## DATA SUPPLIED
BEGIN

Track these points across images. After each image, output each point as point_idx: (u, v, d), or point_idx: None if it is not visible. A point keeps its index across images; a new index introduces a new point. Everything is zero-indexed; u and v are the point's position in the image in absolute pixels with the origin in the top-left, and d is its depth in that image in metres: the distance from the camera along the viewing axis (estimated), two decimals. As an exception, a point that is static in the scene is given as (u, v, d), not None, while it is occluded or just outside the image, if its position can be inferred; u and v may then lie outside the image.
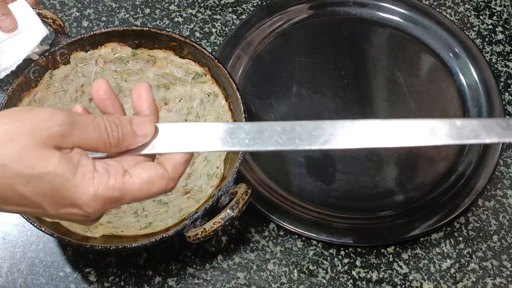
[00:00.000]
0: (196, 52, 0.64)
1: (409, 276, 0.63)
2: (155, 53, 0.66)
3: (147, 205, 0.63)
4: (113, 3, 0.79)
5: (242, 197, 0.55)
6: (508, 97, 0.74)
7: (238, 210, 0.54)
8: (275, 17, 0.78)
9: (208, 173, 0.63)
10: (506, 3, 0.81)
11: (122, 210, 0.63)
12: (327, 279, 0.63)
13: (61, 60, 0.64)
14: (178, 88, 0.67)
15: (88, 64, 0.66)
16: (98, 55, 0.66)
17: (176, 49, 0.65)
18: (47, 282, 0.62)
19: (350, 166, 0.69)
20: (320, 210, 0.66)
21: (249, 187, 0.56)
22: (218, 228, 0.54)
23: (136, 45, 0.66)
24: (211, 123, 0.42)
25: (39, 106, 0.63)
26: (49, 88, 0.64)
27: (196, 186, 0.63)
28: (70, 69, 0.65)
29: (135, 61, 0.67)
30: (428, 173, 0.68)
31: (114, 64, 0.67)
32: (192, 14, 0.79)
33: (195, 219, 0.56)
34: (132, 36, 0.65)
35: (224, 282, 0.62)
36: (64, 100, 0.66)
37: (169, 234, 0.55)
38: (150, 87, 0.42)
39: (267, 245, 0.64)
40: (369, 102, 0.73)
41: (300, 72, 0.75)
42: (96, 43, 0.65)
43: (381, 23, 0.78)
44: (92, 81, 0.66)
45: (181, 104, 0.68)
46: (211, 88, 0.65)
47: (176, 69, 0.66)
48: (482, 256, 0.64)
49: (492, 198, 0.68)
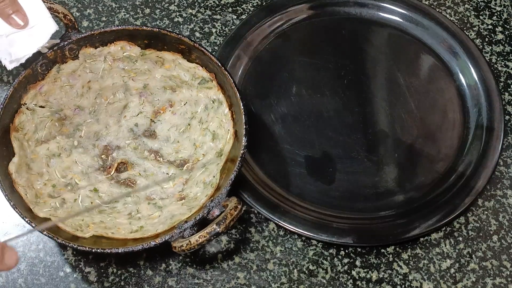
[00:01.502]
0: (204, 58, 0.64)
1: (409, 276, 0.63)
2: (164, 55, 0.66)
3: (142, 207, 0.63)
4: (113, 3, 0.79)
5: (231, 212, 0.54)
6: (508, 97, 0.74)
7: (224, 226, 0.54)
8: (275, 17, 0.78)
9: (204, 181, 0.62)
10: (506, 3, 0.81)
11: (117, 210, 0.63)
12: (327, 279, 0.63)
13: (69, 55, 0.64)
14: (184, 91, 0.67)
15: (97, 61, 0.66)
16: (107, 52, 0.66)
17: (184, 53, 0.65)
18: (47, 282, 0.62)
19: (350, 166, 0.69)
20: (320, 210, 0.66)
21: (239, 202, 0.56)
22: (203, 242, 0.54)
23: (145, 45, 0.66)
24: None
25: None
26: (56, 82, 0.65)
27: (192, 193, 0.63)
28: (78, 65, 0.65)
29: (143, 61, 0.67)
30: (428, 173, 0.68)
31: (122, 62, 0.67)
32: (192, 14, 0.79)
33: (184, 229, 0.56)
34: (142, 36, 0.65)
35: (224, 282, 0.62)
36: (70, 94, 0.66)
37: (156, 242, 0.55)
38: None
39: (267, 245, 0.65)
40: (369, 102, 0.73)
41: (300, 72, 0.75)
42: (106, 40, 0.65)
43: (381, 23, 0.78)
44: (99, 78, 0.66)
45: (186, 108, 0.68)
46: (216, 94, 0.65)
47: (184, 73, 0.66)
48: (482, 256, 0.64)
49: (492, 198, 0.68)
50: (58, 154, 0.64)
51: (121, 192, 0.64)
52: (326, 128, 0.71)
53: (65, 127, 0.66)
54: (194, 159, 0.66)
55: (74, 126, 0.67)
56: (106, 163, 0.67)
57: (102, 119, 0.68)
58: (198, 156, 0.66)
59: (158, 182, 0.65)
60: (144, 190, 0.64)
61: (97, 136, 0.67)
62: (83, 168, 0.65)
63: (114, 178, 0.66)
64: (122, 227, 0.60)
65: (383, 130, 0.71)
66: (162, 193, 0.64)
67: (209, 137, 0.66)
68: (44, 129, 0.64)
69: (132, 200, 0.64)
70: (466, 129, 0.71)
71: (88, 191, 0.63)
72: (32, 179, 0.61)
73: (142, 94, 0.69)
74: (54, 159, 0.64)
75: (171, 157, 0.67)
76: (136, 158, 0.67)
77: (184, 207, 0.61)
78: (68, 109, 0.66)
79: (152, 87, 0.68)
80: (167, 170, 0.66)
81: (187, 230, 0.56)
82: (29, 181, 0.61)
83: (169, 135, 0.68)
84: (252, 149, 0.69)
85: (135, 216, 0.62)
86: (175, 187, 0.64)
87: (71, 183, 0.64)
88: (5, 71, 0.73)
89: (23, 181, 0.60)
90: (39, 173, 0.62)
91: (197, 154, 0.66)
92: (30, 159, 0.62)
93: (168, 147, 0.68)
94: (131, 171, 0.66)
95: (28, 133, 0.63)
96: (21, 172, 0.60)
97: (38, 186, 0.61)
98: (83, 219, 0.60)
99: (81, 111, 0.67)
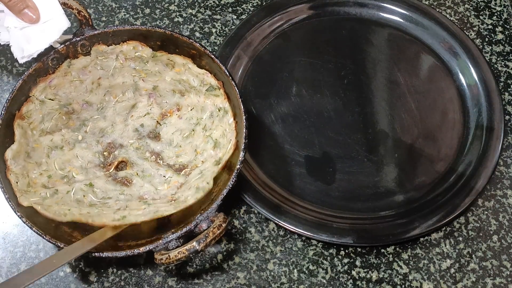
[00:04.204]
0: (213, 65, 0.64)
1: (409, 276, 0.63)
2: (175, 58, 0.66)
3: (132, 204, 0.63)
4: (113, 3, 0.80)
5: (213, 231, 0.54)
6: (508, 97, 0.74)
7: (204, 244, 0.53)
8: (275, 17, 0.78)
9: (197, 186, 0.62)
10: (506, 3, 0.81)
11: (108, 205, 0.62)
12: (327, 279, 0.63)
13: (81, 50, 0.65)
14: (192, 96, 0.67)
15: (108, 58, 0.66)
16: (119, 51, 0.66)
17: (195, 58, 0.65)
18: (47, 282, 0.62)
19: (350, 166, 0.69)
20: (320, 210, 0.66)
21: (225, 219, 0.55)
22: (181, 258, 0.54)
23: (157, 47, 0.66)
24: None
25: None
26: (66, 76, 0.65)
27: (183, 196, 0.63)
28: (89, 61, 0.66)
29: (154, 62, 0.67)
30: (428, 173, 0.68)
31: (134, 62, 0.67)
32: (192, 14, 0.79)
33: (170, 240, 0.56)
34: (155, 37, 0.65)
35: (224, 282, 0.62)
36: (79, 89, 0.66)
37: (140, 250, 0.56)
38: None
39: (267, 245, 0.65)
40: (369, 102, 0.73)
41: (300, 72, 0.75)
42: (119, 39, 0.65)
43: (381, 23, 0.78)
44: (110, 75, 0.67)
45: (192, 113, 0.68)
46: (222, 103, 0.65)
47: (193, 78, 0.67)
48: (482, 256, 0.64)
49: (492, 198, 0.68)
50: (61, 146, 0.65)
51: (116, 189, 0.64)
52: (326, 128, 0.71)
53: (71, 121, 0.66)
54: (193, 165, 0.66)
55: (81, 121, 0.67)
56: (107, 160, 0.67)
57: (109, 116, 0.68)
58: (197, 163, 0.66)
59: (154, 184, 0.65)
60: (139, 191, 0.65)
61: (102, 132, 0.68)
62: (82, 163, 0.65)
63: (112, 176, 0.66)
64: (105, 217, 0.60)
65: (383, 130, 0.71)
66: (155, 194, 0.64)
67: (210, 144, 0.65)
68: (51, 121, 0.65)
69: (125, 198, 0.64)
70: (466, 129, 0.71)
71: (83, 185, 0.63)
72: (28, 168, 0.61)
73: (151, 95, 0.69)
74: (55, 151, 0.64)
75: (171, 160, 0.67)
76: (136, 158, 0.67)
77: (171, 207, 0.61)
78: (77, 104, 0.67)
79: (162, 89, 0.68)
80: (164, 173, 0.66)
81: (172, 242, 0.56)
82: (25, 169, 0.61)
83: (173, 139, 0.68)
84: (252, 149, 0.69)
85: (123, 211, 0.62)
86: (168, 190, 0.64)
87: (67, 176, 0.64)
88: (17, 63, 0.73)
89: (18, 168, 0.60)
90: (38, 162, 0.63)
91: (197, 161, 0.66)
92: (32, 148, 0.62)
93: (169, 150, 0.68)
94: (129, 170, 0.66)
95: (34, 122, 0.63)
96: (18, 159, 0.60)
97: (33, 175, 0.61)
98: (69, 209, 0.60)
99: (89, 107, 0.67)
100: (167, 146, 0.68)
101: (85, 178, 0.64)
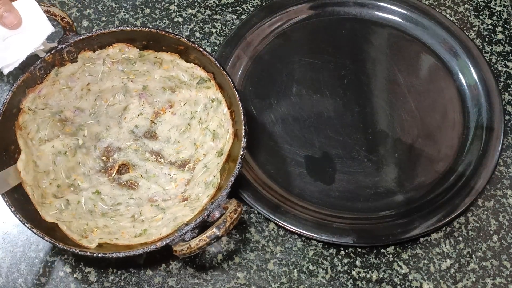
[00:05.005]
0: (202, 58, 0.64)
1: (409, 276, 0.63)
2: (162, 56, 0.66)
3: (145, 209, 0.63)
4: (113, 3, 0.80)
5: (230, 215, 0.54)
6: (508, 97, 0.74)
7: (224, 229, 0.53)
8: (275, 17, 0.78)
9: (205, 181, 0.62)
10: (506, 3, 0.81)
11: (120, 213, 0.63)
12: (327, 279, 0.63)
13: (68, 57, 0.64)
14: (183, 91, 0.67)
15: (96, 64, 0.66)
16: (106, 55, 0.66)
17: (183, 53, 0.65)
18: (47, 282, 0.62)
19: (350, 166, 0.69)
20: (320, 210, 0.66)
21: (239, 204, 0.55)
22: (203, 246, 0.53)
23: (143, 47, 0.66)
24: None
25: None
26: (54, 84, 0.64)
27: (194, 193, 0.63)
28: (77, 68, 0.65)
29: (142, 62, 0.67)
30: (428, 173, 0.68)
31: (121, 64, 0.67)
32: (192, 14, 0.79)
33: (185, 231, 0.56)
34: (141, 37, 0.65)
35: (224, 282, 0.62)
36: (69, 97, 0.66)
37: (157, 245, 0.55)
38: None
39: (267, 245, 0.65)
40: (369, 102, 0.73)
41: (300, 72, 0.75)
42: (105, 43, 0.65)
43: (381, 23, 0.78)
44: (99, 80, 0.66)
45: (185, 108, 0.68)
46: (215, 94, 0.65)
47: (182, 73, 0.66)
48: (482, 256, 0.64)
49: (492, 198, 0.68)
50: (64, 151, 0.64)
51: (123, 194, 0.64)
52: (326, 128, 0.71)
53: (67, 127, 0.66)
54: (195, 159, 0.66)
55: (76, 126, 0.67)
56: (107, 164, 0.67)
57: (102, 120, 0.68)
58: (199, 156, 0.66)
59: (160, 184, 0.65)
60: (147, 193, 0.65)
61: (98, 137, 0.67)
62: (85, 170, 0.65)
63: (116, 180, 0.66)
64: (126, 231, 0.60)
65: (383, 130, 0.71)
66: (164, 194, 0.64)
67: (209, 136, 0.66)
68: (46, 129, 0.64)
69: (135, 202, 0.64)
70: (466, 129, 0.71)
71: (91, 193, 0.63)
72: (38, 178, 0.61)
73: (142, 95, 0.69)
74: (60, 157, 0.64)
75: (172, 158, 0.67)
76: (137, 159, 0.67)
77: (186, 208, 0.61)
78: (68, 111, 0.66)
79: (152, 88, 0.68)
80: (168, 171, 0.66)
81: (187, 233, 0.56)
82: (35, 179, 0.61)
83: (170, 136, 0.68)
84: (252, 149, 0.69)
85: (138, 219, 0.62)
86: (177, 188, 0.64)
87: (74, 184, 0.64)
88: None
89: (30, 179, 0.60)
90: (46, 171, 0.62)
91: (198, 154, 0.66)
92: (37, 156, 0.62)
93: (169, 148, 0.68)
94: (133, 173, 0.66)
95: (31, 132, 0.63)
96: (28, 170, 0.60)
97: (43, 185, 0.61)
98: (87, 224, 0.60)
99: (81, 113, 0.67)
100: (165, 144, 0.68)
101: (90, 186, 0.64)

END

## WHAT THE EXERCISE ASKS
Everything from the first line of the records through the line containing "5: (242, 197, 0.55)" should be repeated exactly, with the pictures left out.

## COMPLETED EXERCISE
Track these points across images. After each image, output each point as point_idx: (u, v, d), or point_idx: None if it is not visible. A point keeps its index across images; a new index introduces a new point. Everything is zero-indexed; u and v are the point's position in the image in absolute pixels with the origin in the top-left, and d is its depth in that image in metres: the distance from the camera along the viewing axis (estimated), two decimals. As an exception, a point that is static in the scene is given as (u, v, d), not None, while it is occluded or just outside the image, if its position can be inferred; u and v may then lie outside the image.
[00:00.000]
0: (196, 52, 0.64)
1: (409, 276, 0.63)
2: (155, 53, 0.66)
3: (147, 205, 0.63)
4: (113, 3, 0.79)
5: (242, 197, 0.55)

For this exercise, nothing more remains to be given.